— START —
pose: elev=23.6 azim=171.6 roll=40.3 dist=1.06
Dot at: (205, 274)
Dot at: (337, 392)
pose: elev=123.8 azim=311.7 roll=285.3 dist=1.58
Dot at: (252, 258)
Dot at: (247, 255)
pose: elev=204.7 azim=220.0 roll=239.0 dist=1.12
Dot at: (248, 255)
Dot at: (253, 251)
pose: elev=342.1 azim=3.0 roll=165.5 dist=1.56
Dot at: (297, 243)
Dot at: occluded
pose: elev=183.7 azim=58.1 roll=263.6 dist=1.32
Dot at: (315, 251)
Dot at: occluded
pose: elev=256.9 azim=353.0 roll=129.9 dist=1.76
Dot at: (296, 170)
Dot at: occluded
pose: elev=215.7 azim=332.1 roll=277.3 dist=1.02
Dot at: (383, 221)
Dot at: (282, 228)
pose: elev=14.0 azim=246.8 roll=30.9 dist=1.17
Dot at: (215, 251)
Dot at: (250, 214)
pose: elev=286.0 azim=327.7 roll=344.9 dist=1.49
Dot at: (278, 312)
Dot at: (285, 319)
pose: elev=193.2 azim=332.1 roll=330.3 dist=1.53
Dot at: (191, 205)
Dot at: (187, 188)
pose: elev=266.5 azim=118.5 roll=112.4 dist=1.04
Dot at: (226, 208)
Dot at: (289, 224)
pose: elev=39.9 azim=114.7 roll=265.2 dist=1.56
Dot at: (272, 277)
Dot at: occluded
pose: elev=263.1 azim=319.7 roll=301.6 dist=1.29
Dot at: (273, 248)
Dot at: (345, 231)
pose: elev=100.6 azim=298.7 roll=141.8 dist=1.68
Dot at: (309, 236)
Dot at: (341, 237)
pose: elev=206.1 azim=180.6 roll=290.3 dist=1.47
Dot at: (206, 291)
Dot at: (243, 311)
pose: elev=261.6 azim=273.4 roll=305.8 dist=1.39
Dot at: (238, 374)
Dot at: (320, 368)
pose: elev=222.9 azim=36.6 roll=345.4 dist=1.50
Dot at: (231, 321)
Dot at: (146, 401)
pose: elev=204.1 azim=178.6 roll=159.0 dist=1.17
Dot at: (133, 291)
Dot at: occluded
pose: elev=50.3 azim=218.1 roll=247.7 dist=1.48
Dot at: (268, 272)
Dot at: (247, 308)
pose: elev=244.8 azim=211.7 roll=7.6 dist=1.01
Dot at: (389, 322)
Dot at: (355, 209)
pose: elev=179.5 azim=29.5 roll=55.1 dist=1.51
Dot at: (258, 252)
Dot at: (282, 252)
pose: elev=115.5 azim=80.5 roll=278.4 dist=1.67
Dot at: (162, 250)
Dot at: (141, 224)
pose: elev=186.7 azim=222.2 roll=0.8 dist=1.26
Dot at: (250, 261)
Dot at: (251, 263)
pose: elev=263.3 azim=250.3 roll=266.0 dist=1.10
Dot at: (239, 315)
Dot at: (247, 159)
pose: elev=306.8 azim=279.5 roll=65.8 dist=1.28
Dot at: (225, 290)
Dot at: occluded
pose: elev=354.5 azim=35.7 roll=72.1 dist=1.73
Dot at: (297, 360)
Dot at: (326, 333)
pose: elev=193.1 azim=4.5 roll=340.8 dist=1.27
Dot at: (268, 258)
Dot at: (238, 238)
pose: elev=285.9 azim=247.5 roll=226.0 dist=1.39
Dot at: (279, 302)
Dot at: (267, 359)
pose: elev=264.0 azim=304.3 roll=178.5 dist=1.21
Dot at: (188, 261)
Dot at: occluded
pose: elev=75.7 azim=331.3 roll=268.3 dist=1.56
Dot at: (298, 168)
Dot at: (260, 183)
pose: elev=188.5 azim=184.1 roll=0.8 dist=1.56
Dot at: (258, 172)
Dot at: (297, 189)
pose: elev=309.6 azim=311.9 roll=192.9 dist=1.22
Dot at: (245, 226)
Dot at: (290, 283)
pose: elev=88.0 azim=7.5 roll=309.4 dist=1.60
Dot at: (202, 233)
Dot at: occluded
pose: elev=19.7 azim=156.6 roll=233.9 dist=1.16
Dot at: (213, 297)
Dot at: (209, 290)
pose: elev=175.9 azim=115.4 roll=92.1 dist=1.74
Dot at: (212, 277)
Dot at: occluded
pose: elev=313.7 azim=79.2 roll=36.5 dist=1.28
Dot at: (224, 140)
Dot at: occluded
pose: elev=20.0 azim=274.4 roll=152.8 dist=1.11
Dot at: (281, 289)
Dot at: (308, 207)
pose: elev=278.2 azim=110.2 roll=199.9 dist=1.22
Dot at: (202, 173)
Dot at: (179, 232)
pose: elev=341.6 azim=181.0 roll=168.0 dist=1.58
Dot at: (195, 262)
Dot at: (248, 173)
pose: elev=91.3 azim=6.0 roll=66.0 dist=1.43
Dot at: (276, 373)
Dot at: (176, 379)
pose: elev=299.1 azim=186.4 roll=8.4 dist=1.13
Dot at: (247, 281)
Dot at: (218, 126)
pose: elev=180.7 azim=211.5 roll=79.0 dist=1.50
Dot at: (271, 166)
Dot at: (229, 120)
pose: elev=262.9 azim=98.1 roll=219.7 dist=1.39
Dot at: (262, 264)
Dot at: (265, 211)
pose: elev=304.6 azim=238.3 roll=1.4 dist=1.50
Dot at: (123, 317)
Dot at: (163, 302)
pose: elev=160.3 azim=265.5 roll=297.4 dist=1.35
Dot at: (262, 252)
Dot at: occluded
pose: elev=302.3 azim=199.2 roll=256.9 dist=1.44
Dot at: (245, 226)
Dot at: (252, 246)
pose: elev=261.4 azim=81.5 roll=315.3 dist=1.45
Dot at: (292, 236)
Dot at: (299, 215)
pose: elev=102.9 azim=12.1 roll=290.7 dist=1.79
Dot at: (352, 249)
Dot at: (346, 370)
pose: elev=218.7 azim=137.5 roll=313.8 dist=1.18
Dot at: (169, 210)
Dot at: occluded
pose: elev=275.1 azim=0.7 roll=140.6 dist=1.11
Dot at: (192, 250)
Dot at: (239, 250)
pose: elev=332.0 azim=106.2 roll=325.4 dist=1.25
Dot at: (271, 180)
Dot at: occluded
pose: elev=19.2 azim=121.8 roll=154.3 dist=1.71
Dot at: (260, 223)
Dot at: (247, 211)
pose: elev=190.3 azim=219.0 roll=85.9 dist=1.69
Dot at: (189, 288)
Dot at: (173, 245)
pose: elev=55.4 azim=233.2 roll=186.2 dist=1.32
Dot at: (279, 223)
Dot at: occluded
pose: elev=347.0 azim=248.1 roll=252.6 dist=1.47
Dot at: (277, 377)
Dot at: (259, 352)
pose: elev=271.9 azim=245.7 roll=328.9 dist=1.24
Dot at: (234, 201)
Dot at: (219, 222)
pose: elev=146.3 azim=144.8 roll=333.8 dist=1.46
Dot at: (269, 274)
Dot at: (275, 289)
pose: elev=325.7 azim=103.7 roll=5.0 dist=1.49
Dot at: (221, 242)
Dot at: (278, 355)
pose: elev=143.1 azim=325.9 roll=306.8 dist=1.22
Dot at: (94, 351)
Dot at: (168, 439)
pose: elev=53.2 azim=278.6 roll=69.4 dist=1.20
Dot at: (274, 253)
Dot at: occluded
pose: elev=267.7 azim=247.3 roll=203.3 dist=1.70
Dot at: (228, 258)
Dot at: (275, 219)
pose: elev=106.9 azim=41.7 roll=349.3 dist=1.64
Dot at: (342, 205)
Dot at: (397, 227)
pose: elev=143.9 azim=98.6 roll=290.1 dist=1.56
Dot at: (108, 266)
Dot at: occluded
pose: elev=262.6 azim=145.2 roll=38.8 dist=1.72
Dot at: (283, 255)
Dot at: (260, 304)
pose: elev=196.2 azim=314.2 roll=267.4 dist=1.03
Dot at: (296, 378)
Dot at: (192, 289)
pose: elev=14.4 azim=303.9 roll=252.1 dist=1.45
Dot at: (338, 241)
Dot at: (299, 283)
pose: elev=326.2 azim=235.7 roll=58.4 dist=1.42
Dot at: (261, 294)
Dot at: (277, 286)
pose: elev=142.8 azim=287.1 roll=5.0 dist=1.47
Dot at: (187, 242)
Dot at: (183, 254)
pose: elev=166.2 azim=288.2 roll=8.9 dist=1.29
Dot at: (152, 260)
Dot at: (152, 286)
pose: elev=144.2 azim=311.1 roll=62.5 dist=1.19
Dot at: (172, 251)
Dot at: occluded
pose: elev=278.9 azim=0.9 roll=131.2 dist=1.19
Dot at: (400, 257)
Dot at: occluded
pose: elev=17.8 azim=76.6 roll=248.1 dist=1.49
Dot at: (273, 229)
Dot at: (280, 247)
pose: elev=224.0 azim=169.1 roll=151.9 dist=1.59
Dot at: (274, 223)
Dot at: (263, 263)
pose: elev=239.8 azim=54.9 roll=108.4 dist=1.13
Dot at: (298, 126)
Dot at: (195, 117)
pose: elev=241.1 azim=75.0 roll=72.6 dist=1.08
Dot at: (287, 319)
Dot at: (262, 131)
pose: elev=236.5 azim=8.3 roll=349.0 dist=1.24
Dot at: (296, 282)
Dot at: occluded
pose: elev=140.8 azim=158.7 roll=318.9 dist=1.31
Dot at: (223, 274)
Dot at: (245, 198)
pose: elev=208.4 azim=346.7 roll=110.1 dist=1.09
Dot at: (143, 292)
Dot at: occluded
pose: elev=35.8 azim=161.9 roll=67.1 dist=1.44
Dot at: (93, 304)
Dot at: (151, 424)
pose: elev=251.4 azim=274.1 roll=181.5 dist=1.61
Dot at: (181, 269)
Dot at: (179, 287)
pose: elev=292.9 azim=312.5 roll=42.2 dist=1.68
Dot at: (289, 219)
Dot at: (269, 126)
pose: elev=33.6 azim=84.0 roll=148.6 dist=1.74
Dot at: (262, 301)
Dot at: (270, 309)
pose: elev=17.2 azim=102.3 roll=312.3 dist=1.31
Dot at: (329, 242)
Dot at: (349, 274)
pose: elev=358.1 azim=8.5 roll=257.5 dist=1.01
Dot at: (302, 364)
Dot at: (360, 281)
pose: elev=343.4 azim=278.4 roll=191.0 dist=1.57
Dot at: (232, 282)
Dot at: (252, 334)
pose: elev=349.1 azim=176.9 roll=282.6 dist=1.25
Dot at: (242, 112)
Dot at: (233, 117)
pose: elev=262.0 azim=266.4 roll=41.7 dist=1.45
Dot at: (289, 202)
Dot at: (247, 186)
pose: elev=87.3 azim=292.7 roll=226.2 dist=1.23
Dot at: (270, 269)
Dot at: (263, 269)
— END —
What you have to do:
Reproduce verbatim everything in the entries above from the line containing "pose: elev=354.5 azim=35.7" down to the line containing "Dot at: (299, 215)", both of those lines included.

Answer to this task:
pose: elev=354.5 azim=35.7 roll=72.1 dist=1.73
Dot at: (297, 360)
Dot at: (326, 333)
pose: elev=193.1 azim=4.5 roll=340.8 dist=1.27
Dot at: (268, 258)
Dot at: (238, 238)
pose: elev=285.9 azim=247.5 roll=226.0 dist=1.39
Dot at: (279, 302)
Dot at: (267, 359)
pose: elev=264.0 azim=304.3 roll=178.5 dist=1.21
Dot at: (188, 261)
Dot at: occluded
pose: elev=75.7 azim=331.3 roll=268.3 dist=1.56
Dot at: (298, 168)
Dot at: (260, 183)
pose: elev=188.5 azim=184.1 roll=0.8 dist=1.56
Dot at: (258, 172)
Dot at: (297, 189)
pose: elev=309.6 azim=311.9 roll=192.9 dist=1.22
Dot at: (245, 226)
Dot at: (290, 283)
pose: elev=88.0 azim=7.5 roll=309.4 dist=1.60
Dot at: (202, 233)
Dot at: occluded
pose: elev=19.7 azim=156.6 roll=233.9 dist=1.16
Dot at: (213, 297)
Dot at: (209, 290)
pose: elev=175.9 azim=115.4 roll=92.1 dist=1.74
Dot at: (212, 277)
Dot at: occluded
pose: elev=313.7 azim=79.2 roll=36.5 dist=1.28
Dot at: (224, 140)
Dot at: occluded
pose: elev=20.0 azim=274.4 roll=152.8 dist=1.11
Dot at: (281, 289)
Dot at: (308, 207)
pose: elev=278.2 azim=110.2 roll=199.9 dist=1.22
Dot at: (202, 173)
Dot at: (179, 232)
pose: elev=341.6 azim=181.0 roll=168.0 dist=1.58
Dot at: (195, 262)
Dot at: (248, 173)
pose: elev=91.3 azim=6.0 roll=66.0 dist=1.43
Dot at: (276, 373)
Dot at: (176, 379)
pose: elev=299.1 azim=186.4 roll=8.4 dist=1.13
Dot at: (247, 281)
Dot at: (218, 126)
pose: elev=180.7 azim=211.5 roll=79.0 dist=1.50
Dot at: (271, 166)
Dot at: (229, 120)
pose: elev=262.9 azim=98.1 roll=219.7 dist=1.39
Dot at: (262, 264)
Dot at: (265, 211)
pose: elev=304.6 azim=238.3 roll=1.4 dist=1.50
Dot at: (123, 317)
Dot at: (163, 302)
pose: elev=160.3 azim=265.5 roll=297.4 dist=1.35
Dot at: (262, 252)
Dot at: occluded
pose: elev=302.3 azim=199.2 roll=256.9 dist=1.44
Dot at: (245, 226)
Dot at: (252, 246)
pose: elev=261.4 azim=81.5 roll=315.3 dist=1.45
Dot at: (292, 236)
Dot at: (299, 215)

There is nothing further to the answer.